• _TAREFA 1_
Devolva todas as linhas das entradas sem qualquer alteração, omitindo as imagens.

• _DOCUMENTO DE ORIGEM_
+-------+

Célio Borja, contudo, discorda em parte da avaliação do professor. Para ele, a reação do Conselho de Ética, com a nomeação de novos relatores para o processo de Renan, mostrou que o Senado ainda funciona e cumpre seu papel:
- Não há uma crise. Há um acidente. O Parlamento cumpre sua função constitucional. Não convém transferir para a instituição o problema. É mania de grandeza - diz. - O caso Renan não afeta a instituição. Só se ela deixasse de funcionar. Se o Conselho não faz o que deve, recusa-se a julgar, aí o problema seria da instituição.
"O suplente é uma anomalia", afirma Villa
Ambos concordam, contudo, na identificação das causas dos problemas. Um deles, a legislação que concede mandatos a suplentes que não receberam um só voto nas eleições. Hoje, eles são 13 dos 81 senadores.
- Em razão do regime eleitoral, ao lado de grandes figuras o Senado passou a ter os que chegam pelo dinheiro. Não têm nome, mas o fabricam com os recursos que dispõem. Ou associam-se a políticos, bancando suas campanhas e ocupando vagas de suplentes. Isso diminuiu a estatura do Senado. Não moral, mas política - diz Borja.

+-------+

• _MATERIAL DE ORIGEM_
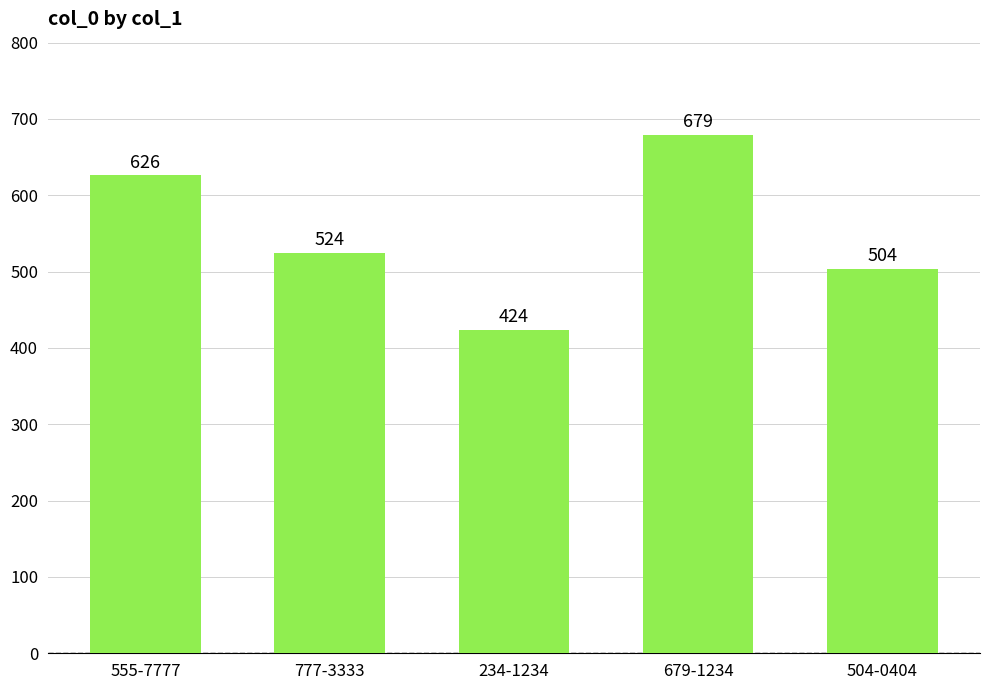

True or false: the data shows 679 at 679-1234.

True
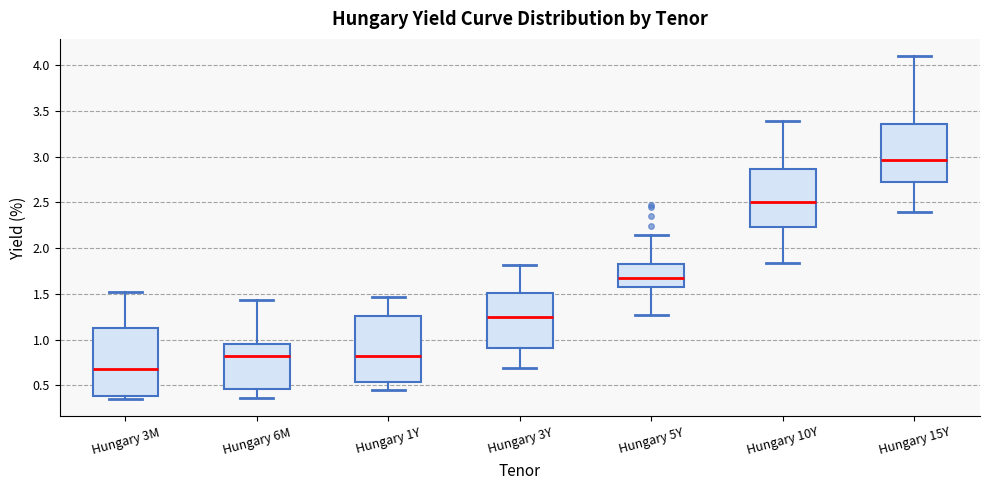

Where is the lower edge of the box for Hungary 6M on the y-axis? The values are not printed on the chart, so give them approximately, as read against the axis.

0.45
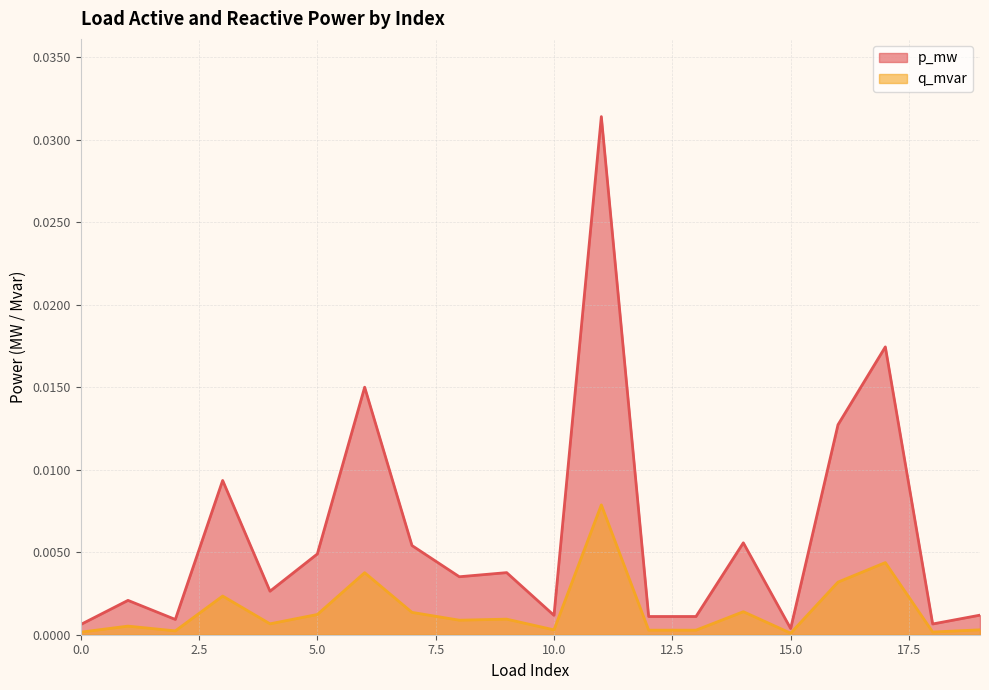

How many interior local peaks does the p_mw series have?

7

+-------+

• _TAREFA 2_
Segundo o documento de origem, quantos dos 81 senadores são suplentes que não receberam um só voto nas eleições?

• _RESULTADO 1_
True or false: the data shows 679 at 679-1234.

True

Where is the lower edge of the box for Hungary 6M on the y-axis? The values are not printed on the chart, so give them approximately, as read against the axis.

0.45

How many interior local peaks does the p_mw series have?

7

• _RESULTADO 2_
São 13 dos 81 senadores.